The Normal Heart
Sunday, May 25, 2014. The day I’d been anticipating for what seemed like decades. Finally, HBO would premier its production of Larry Kramer’s play The Normal Heart. You can read more about the story here but let me summarize by saying it’s a memoir of the onset of the AIDS crisis in America. Don’t panic. This is not a movie review, although I will include some comments on the film. Mostly this is just some thoughts that came to me while watching.
I first saw this play in 1986/87 when it was done by the Way Off Broadway theater in Indianapolis. I’d known one of the actors for many years and was there mainly to support him. I certainly wasn’t prepared for the emotional roller-coaster that I’d be riding that night. At that point in time, there was so much we didn’t know about HIV/AIDS. President Reagan had barely even mentioned it in public. Ryan White and his family were receiving death threats. The medical establishment seemed to be focused more on controlling the illnesses associated with a compromised immune system than they were actually controlling the virus. And there were a lot of people in the health care industry who wouldn’t treat or even touch anyone with AIDS.

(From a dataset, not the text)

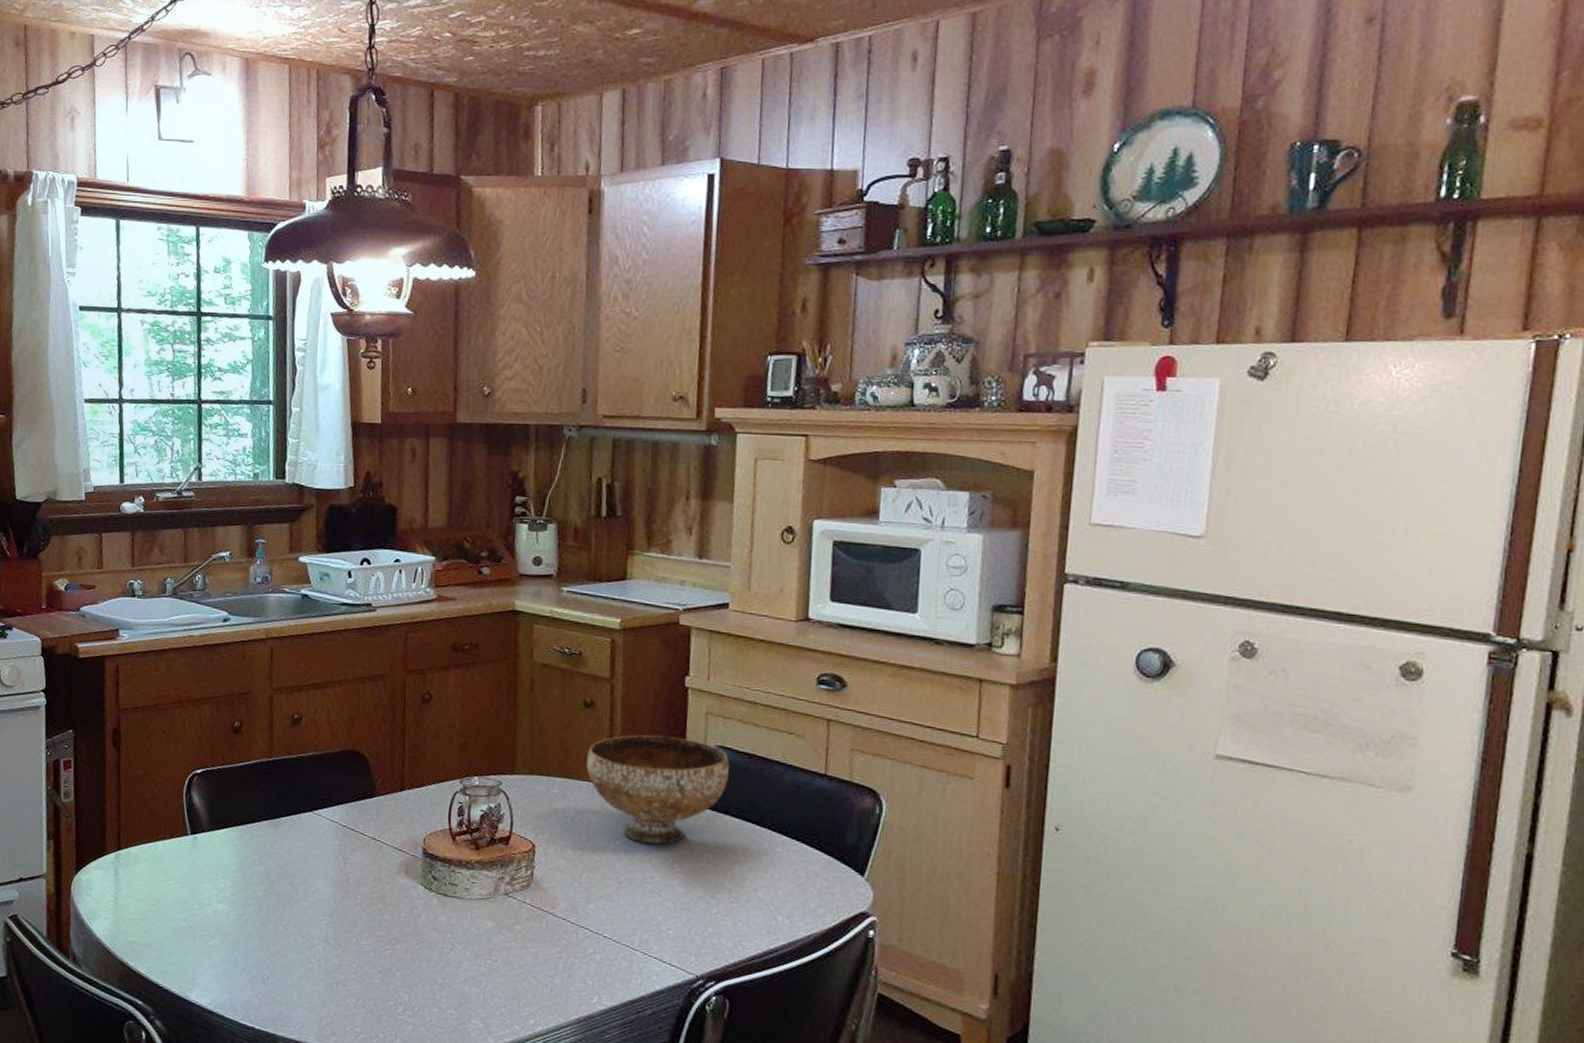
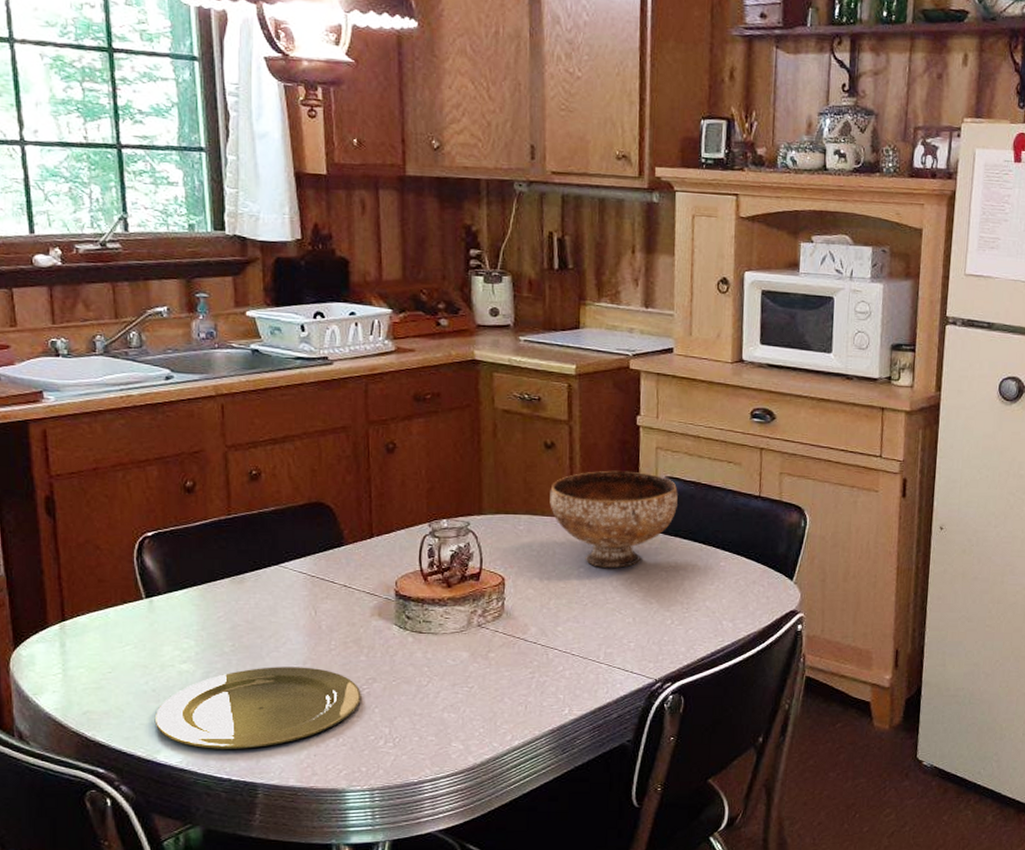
plate: none [189,915,384,999] -> present [154,667,361,749]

At that point in my life, I only knew a very small handful of gay men and none of them were HIV positive. But I remember the Gay Men’s Health Crisis. Some younger readers may find this odd, but at the time they were the only group distributing information on condom use. Even Planned Parenthood used the GMHC brochure because they didn’t have one of their own.
Looking back almost thirty years later so many things have changed both for me personally and for the world at large. I am saddened to have lost friends to this terrible disease. But on the plus side (no pun intended) I now know a lot more gay guys. I’m pleased and honored to call some of them my friend.
Over the years, I’ve learned that a few of those friends HIV positive. But their viral load is so small as to be nearly undetectable which is something we couldn’t even have imagined in 1987. The world at large has come to accept that this is not a plague limited to a certain small percentage of the population. We accept that this is an illness that doesn’t discriminate based on race, gender, identity or even social status, thanks to people like Ryan White and Arthur Ashe. Sadly there are still places where ignorance rules but even those seem to be shrinking.
To paraphrase Dan Savage... it has gotten better.
As for the movie itself, it was great! Larry Kramer’s words are as powerful now as they were thirty years ago. The visuals reflect the in-your-face attitude of the protagonist, Ned Weeks. This movie deserves its TV-MA rating, as any frank depiction of the subject would. If you think you’ll be squicked by the sex, just avert your eyes for a few seconds. The scenes are, for the most part, brief.
The acting here is magnificent! I’ve been watching Mark Ruffalo for nearly twenty years and it seems like he just gets better and better in each new role. If you’ve only seen Jim Parsons as Sheldon Cooper on The Big Bang Theory you really need to see him here as Tommy Boatright. His soliloquy about rolodex cards (no spoilers here) grabbed me by the heart and squeezed with a grip I didn’t think possible. Mark Ruffalo and Matt Bomer have a chemistry that nearly jumps off the screen. I’m a fan of Bomer’s but I’m so used to seeing him as the glib con man, Neil Caffrey, on White Collar that I’d forgotten just how much depth he can bring to a part. And I’d like to nominate Alfred Molina as my generation’s ‘man of a thousand faces’. I almost didn’t recognize him in the role of Ned’s homophobic brother. You’d never believe this is the same man who played Doc Ock in Spiderman II or Angel, the hired killer in Maverick.
When HBO announced that they were going to be making this into a film, I was elated. And then I waited anxiously to see what they’d do with the material. I’ll admit that I was a little scared, even with the top-notch cast and Ryan Murphy as director, that it wouldn’t live up to my memories and my expectations. I needn’t have worried. It’s amazing! If you have the opportunity to watch this film, please do so. It’s a wonderful reminder of how far society has come, while also reminding us that there is still more to be done.
In loving memory of Robbie McKinnon and Dale Jordan.
I remember that time, too, though I was in high school by then and knew only one gay man, my locker partner. I remember the "education" we got starting in junior high school that today seems so primitive.
ReplyDeleteThanks for the reminder that some things do get better.
ReplyDeleteI just watched this this afternoon. It was powerful, I know it has won some awards and I hope it wins a lot more.